One such class of toil activities that we engage in regularly is database changes—schema alterations, ad-hoc modification of records to fix issues, grants management, etc. SREs were the gatekeepers affecting these changes for different engineering teams directly on the databases in a world without automation. This situation posed two issues—SREs become the bottleneck, not allowing teams to move fast enough, and there is little in terms of audit trail of the actual queries running on the database.

To solve these problems, we needed to come up with automation that allowed

  • engineers to specify and run SQL they wanted to run on databases (what we refer to as pushplans)
  • run checks on the submitted pushplans that stop unsafe/malicious changes from going through
  • maintain an audit trail of what is happening in a canonical source of truth, preferably some version control system (VCS)


Terraform was an excellent choice for us since we were already running it at scale to manage our cloud infrastructure. One of the often-overlooked aspects of Terraform is that it is excellent at managing the state. Using this functionality, we wanted to allow engineers to specify the desired changes in a declarative, idempotent manner and let the automation do the heavy lifting.

The other issue to address was access to data. For compliance reasons, engineers at Vonage are not in ready possession of database credentials. We store all our credentials in an encrypted manner using AWS SecretsManager. So, although our engineers did not have access to these, our automation could access the credentials.

Finally, we needed a runner to execute the engineer-specified pushplans safely. For the actual checks and executing pushplans we decided to use Python, which a lot of our tooling is widely used. And the entire package ran on Jenkins that allowed us to democratise access to perform database changes to the whole engineering organisation safely.

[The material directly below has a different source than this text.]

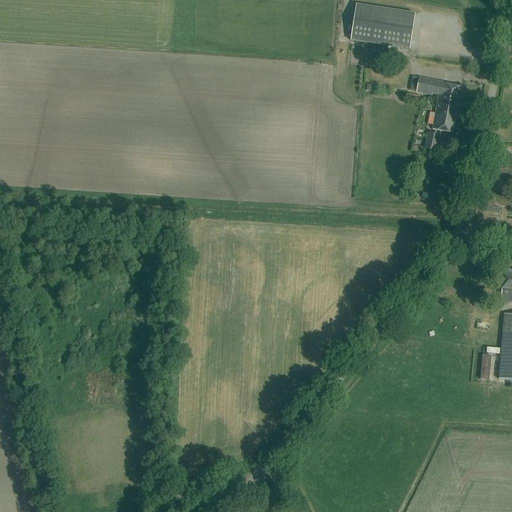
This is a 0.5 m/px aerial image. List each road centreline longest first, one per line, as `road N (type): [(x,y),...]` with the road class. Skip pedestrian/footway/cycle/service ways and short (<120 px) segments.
road 1 (unclassified): [(265,466),(462,232)]
road 2 (unclassified): [(462,232),(511,0)]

An image as an overview of the lifecycle of a pushplan
An image as an overview of the lifecycle of a pushplan


SQL pushplans

For the actual SQL pushplans, we went with good old YAML. If someone wants to effect a change in the DB, they simply specify the name of the database cluster and the actual SQL they want to run like so:

cluster: dblocal_wdc4
sql: |
    USE config;
    ALTER TABLE mt_routing ADD COLUMN routeToRoutingGroupId VARCHAR(50) NULL DEFAULT NULL AFTER routeToTargetGroupId;

We used Terraform’s local-exec functionality to run a Python script that would make the database changes:

resource "null_resource" "db_pushplan" {
  # This will rerun the pushplan if the file contents have been changed
  triggers = {
    hash = filebase64(var.pushplan_file)

  provisioner "local-exec" {
    command = "pipenv run python ${path.module}/pushplan_executor.py -d ${var.db_host} -p ${var.db_port} -f ${var.pushplan_file}"

    environment = {
      db_username = var.db_username
      db_password = var.db_password

Note: It is important to pass credentials to the script as environment variables to avoid leaking them into logs or bash history.

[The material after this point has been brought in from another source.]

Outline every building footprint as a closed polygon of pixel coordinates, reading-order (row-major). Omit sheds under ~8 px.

The python script we used to run the actual pushplan does more than just execution. Initially, it performs a series of checks:

  • Makes sure that the cluster specified in the pushplan is valid
  • Using the Python sqlparse library, checks to see if the SQL specified is valid.
  • If the SQL contains any disallowed actions—SELECT, GRANT, SHOW—it fails fast informing the users of the reason/s.
  • Executes the actual SQL statements safely:
    • If there are several updates, it will sleep between consecutive statements to not overload the database.
    • If there are ALTERs, it will use gh-ost to affect the changes safely.


There are still several improvements that we’d like to fold into this tool. Such as

  • Using Terraform’s MySQL provider to do grants management. This provider allows engineers to mint and use different database users for different applications faster.
  • Incorporating Flyway into the tool to ensure that this also serves as a canonical source of truth for all our schemas.
  • Build in a promotion mechanism that will allow engineers to canary/test changes in non-prod first. If found running successfully, engineers can promote those changes to prod.

And there will be many more. However, it has now given us a good foundation to extend this automation to all other aspects of database management with the base mechanism set.